Consigne: Poursuivez le commentaire sur l'ambition dans la paracha Vayakhel, à partir de sa dernière phrase.

Texte fourni:
______________________________
Par le Rav David A. PITOUN
Vayakhel
L’ambition
La Torah nous relate les diverses offrandes matérielles offertes par les Béné Israël pour la construction du Mishkan.
Puis vinrent tous les hommes au cœur élevé, aux sentiments généreux, apportant le tribut d’Hashem pour l'œuvre de la Tente d'assignation (Ohel Mo’ed) et pour tout son culte, ainsi que pour les vêtements sacrés (du Cohen Gadol). (Shémot 35-21).
Le RAMBAN précise que pas un seul des Béné Israël n’avait appris les différents métiers relatifs aux travaux du Mishkan. Ils n’avaient pas la moindre expérience professionnelle dans aucun des corps de métier concernés par la construction du Mishkan. Toutes les personnes venues spontanément devant Moshé Rabbenou pour prendre part aux travaux, n’étaient que des gens inspirés par le désir de s’élever dans les voies d’Hashem, prêts à s’engager à réaliser tout travail qui leur sera demandé. Telle est l’explication des termes « les hommes au cœur élevé ».
Selon l’ancien Mashgia’h Rou’hani de la Yéshiva de MIR, le Gaon Rabbi Yérou’ham LEVOWITZ z.ts.l, les propos du RAMBAN servent à comprendre la véritable définition de l’ambition et de l’esprit d’initiative.
Si l’on observe les géants de ce monde, les gens les plus fortunés sont parvenus au sommet de leur réussite seulement grâce à leur prodigieuse ambition.
Une personne sans ambition ne parvient généralement pas à grimper les échelons de la réussite.
A partir de là, une caractéristique flagrante existe chez l’individu:
Celui qui possède de l’ambition, contient également en lui la grandeur.
Une telle personne possède davantage de chances de parvenir au sommet de la réussite si elle escalade la montagne.
Mais celui qui ne possède pas d’ambition, fait partie des faibles et des insignifiants, dont les facultés naturelles leur permettront seulement de rester constamment dans leur faiblesse.
La Torah atteste que ceux qui ont réussis n’étaient pas des « professionnels », mais seulement des gens qui possédaient « un cœur élevé », l’ambition, et qui se sont spontanément engagés à réaliser le travail.
______________________________
Matériel fourni:

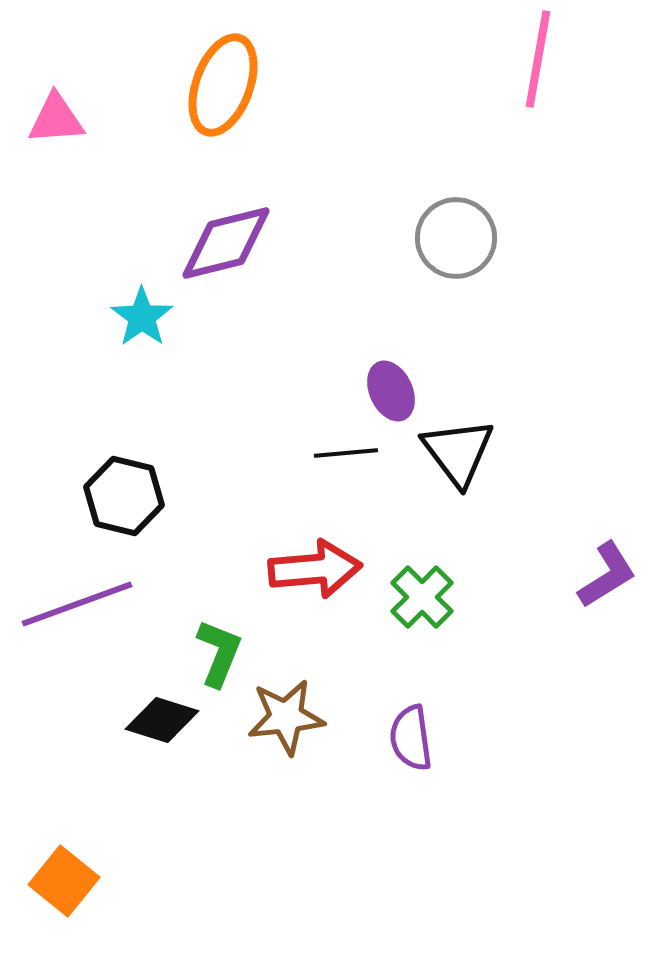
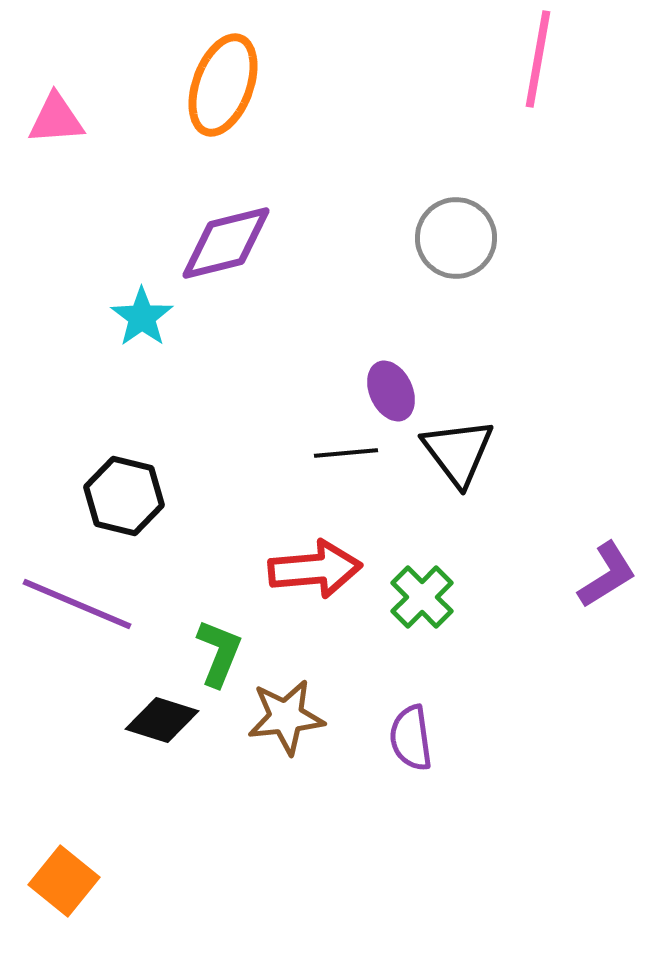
purple line: rotated 43 degrees clockwise
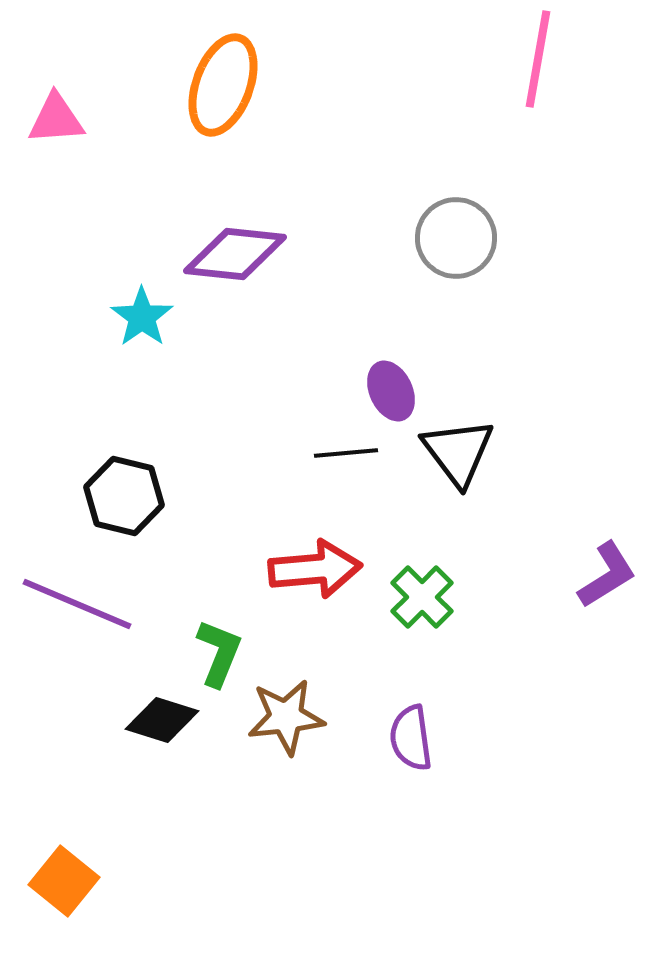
purple diamond: moved 9 px right, 11 px down; rotated 20 degrees clockwise
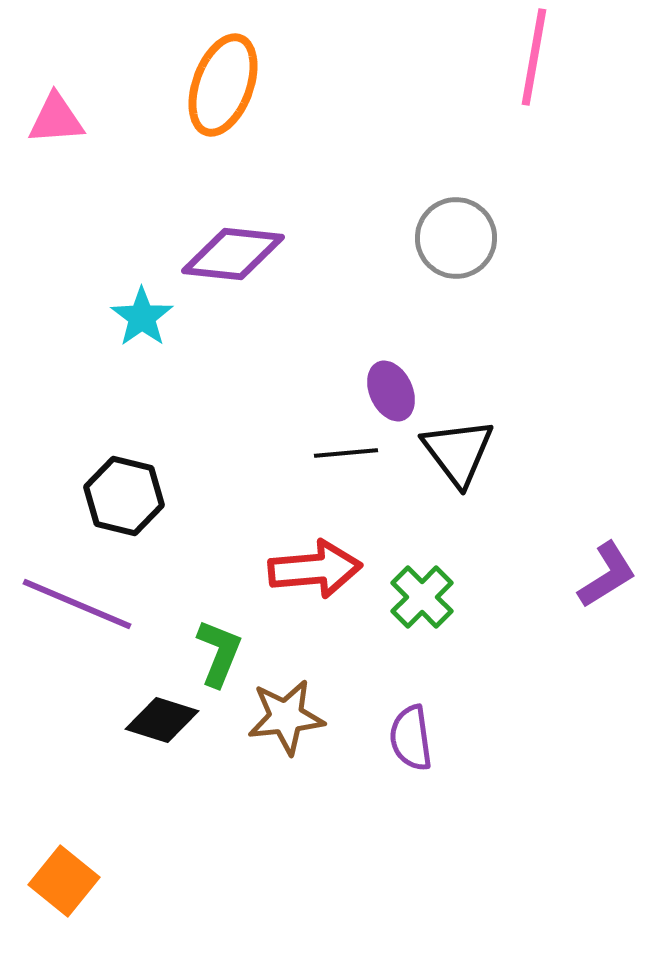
pink line: moved 4 px left, 2 px up
purple diamond: moved 2 px left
______________________________
Réponse:
Cette capacité n’était pas celle de quelques personnes de cette génération mais de tout un peuple!
En effet, Moshé Rabbénou se présente au Nom d’Hashem et propose au peuple entier une « affaire » géante et très complexe, une affaire qui exige de devenir « une nation de Cohanim et un peuple saint », une affaire à travers laquelle il faut « s’attacher à Hashem », se délecter d’Hashem et jouir du rayonnement de sa splendeur, une affaire jamais vue au monde ni même essayée ou examinée.
Les Béné Israël, en tant que gens ambitieux, n’ont pas hésité un seul instant!
Ils répondent immédiatement: « Tout ce qu’Hashem dit, nous l’appliquerons ».
Une telle attitude ne peut qu’indiquer la grande largesse de cœur exigée pour une telle ambition!
Ce principe a une source dans les enseignements de nos maitres.
En effet, le roi Salomon dit dans le livre de Mishlé (chap.6):
Paresseux! Va trouver la fourmi, observe ses façons d'agir et deviens sage. Elle n'a ni maitre, ni surveillant, ni supérieur. Elle prépare sa nourriture durant l'été, et elle amasse ses provisions au temps de la moisson!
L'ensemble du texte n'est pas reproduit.